#### [WHAT THIS TASK INVOLVES]
In the smart shunt write-up below, quote the passage from "Data Sheets" up to and including "Bluetooth LE module.".

#### [EXTRACT]

Introduction
Like many of the projects that I take on they generally start out as a hobby, a few of them turn into commercial projects but most do not. I have no idea if this project will be commercialized, after all there are some really good smart shunts already on the market. But hey… thats never stopped me in the past.
So, I thought I would do something a little different with this project. The thought was to turn this project into a reference design and publish everything, well… almost everything. The only thing I am going to hold back is the oneView mobile application and the fully functional firmware. What I will do on the firmware side is provide a complete Platform IO workspace with everything that is required to get the device up and running. After that you are on your own. Aside from the firmware limitations, I will include all the schematic, PCB layout, case design, complete parts list and even the template for the label.
What is a Current Shunt

A current shunt is simply a device to measure current flowing in a circuit. A basic shunt can be made of a variety of materials such as a copper bar, a piece of wire or even a standard resistor. One thing all shunts have in common is they are all very low resistance. Electrically the shunt looks like a dead short, but as you are likely aware, any piece of wire, or copper bar has a small amount of resistance. This small amount of resistance works to our advantage when it comes to making a current measurement. Calculating the current in theory is quite simple, you just need to measure a very small voltage drop across the shunt terminals, and rearrange the V (voltage)=I(current)*R(resistance) formula to solve for I(current in amps). Simple in theory, little harder to do in practice. This is where the Texas Instruments INA228 and other equivalents comes into play. These chips do all the heavy lifting. The INA228 measures the voltage on each side of the shunt and calculates the voltage drop then along with some additional parameters that characterize the shunt it can calculate the current.
Current (Amps) = (VLoadMinus-VSystemMinus)/Shunt Resistance (ohms)
The INA228 provides additional information such as Consumed Energy (Joules), Charge (Coulombs), Power (Watts) as well as VBUS (voltage) and surprise surprise current (A).
Low Side Shunt
There are two typical deployments of current shunts, low side and high side. The reference design is a low side shunt only design. Using this shunt on the high side (positive leg) will result in the magic smoke being released, potential fire and definitely damage the equipment.

Data Sheets
- INA228 – 85-V, 20-bit, ultra-precise, I2C output current/voltage/power/energy/charge monitor
- ESP32-WROOM-32E – 32bit 2.4 GHz WiFi / Bluetooth LE module.

(Collected data)
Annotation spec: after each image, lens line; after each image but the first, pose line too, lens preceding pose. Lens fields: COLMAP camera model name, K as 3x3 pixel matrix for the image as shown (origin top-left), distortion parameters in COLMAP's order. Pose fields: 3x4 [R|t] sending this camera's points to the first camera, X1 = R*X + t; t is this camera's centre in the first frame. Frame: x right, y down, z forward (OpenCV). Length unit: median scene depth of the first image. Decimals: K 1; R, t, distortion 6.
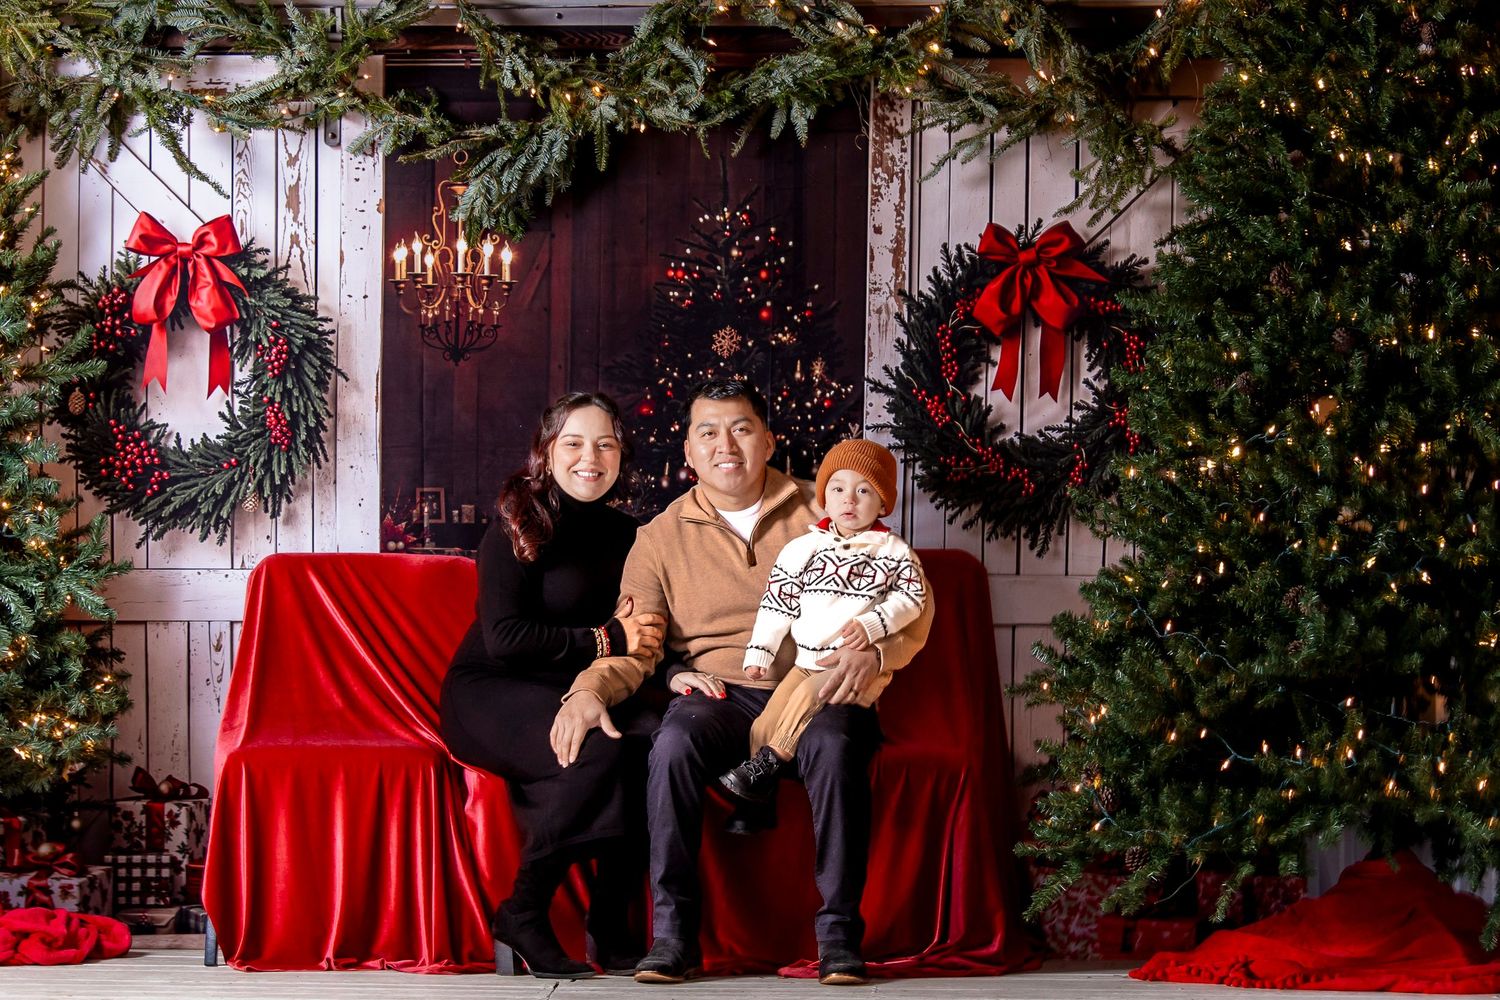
lens RADIAL K [[3028.4, 0, 749.2], [0, 3028.4, 482.0], [0, 0, 1]] dist [0.060644, 0.000000]
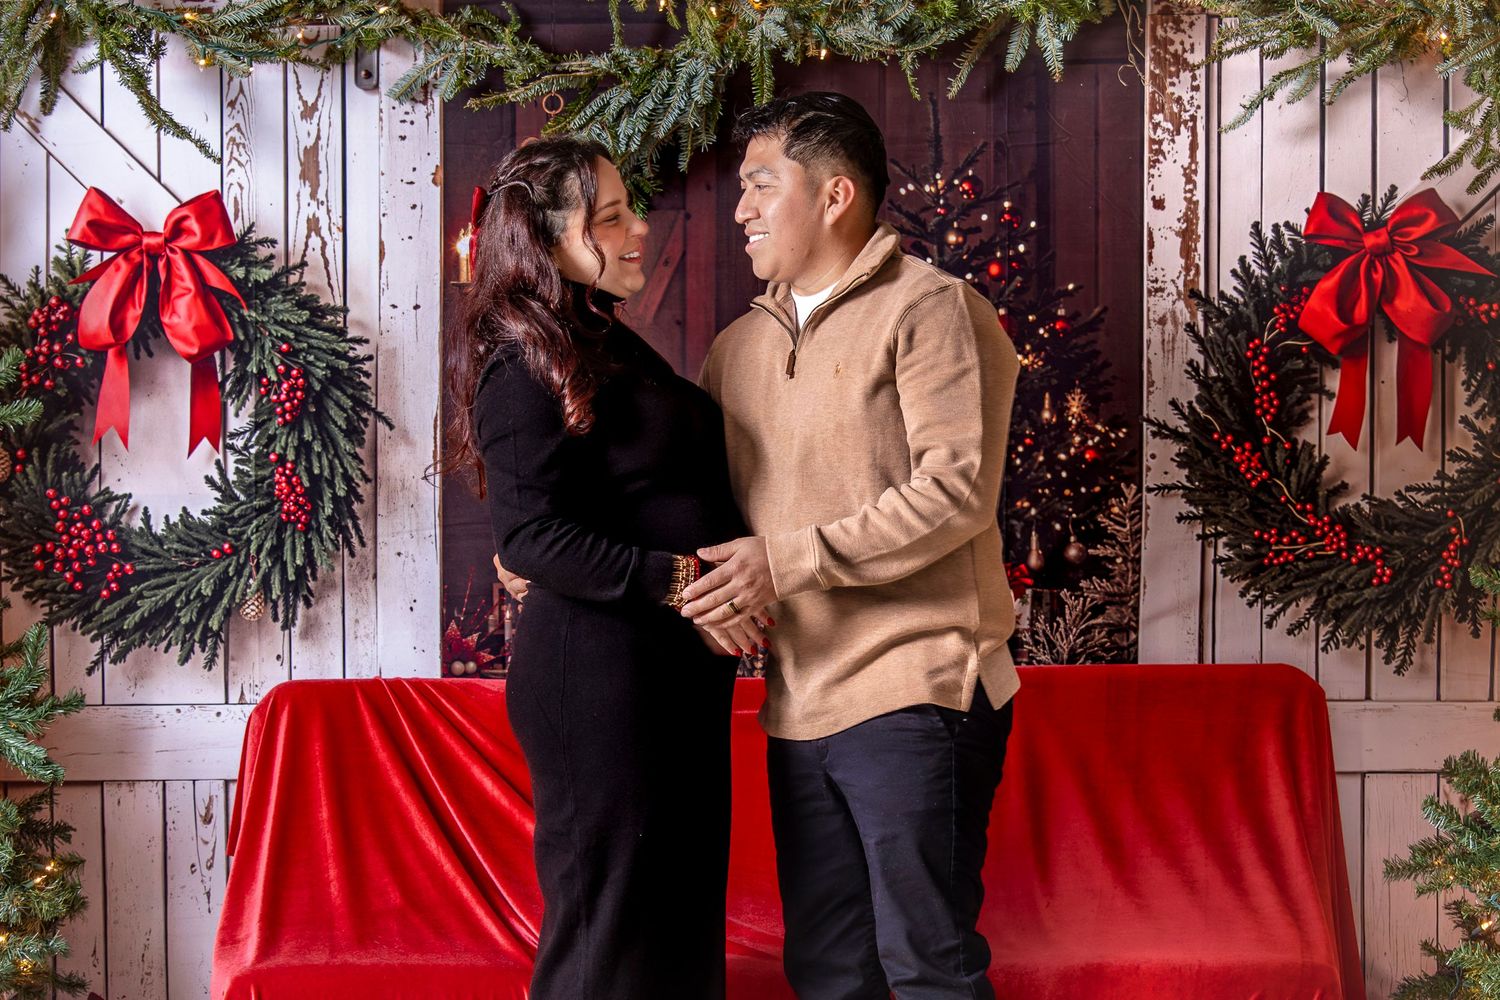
lens RADIAL K [[3293.5, 0, 754.3], [0, 3293.5, 584.9], [0, 0, 1]] dist [0.014038, 0.000000]
pose [[0.999686, -0.009916, 0.023019, -0.068094], [0.010030, 0.999938, -0.004835, 0.006500], [-0.022970, 0.005065, 0.999723, 0.251156]]
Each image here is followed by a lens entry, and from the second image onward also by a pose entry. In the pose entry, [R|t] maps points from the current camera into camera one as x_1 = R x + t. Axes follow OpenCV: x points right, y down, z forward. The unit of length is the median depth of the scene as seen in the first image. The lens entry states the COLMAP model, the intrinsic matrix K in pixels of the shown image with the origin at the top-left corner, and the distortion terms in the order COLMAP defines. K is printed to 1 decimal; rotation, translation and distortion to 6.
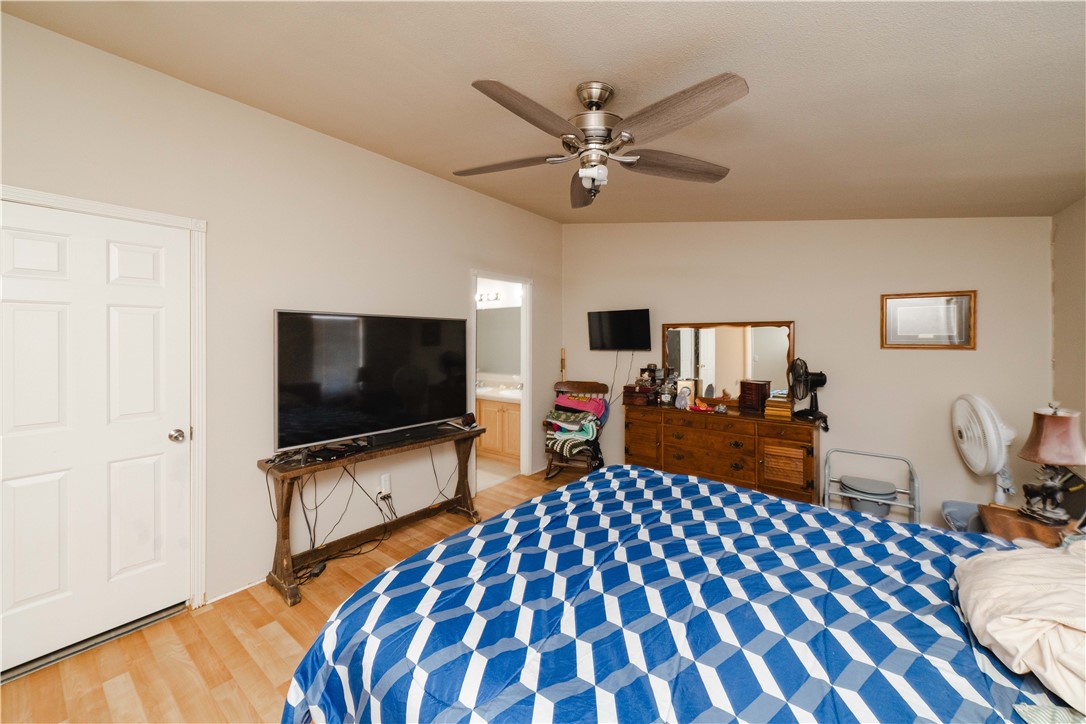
lens RADIAL K [[418.7, 0, 541.8], [0, 418.7, 338.4], [0, 0, 1]] dist [-0.000573, -0.000009]
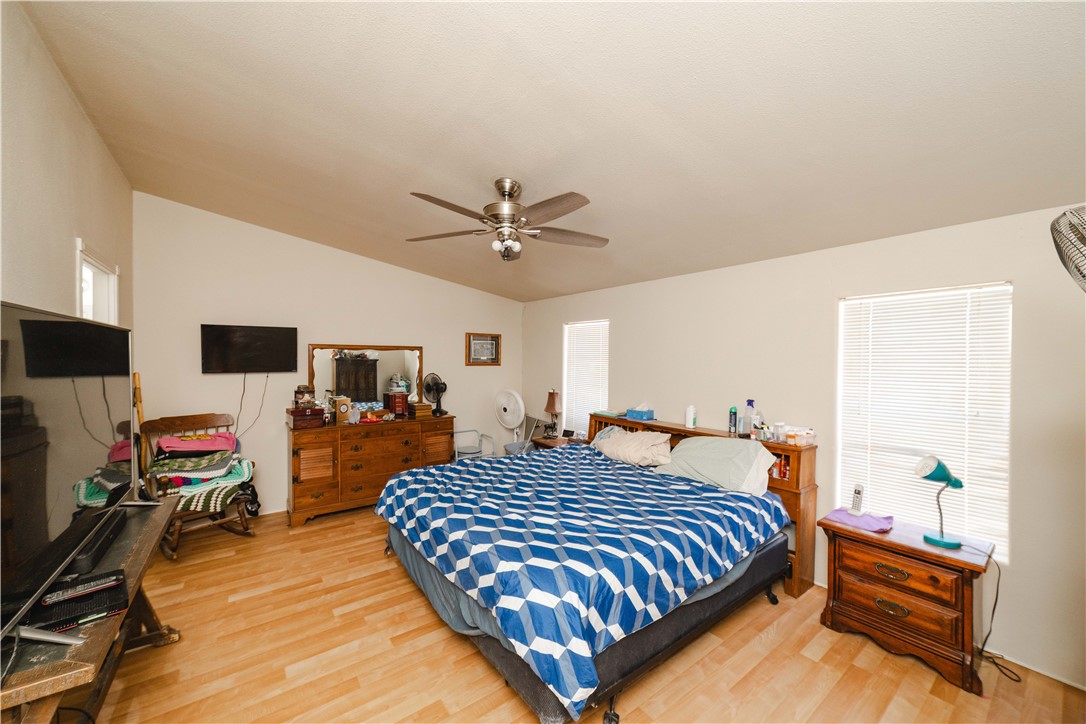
lens RADIAL K [[416.5, 0, 543.0], [0, 416.5, 362.0], [0, 0, 1]] dist [-0.002063, 0.000032]
pose [[0.252277, -0.000622, 0.967655, -0.598542], [-0.002980, 0.999995, 0.001420, 0.005169], [-0.967650, -0.003242, 0.252274, 0.258239]]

#### [YOUR SOLUTION]
Data Sheets
- INA228 – 85-V, 20-bit, ultra-precise, I2C output current/voltage/power/energy/charge monitor
- ESP32-WROOM-32E – 32bit 2.4 GHz WiFi / Bluetooth LE module.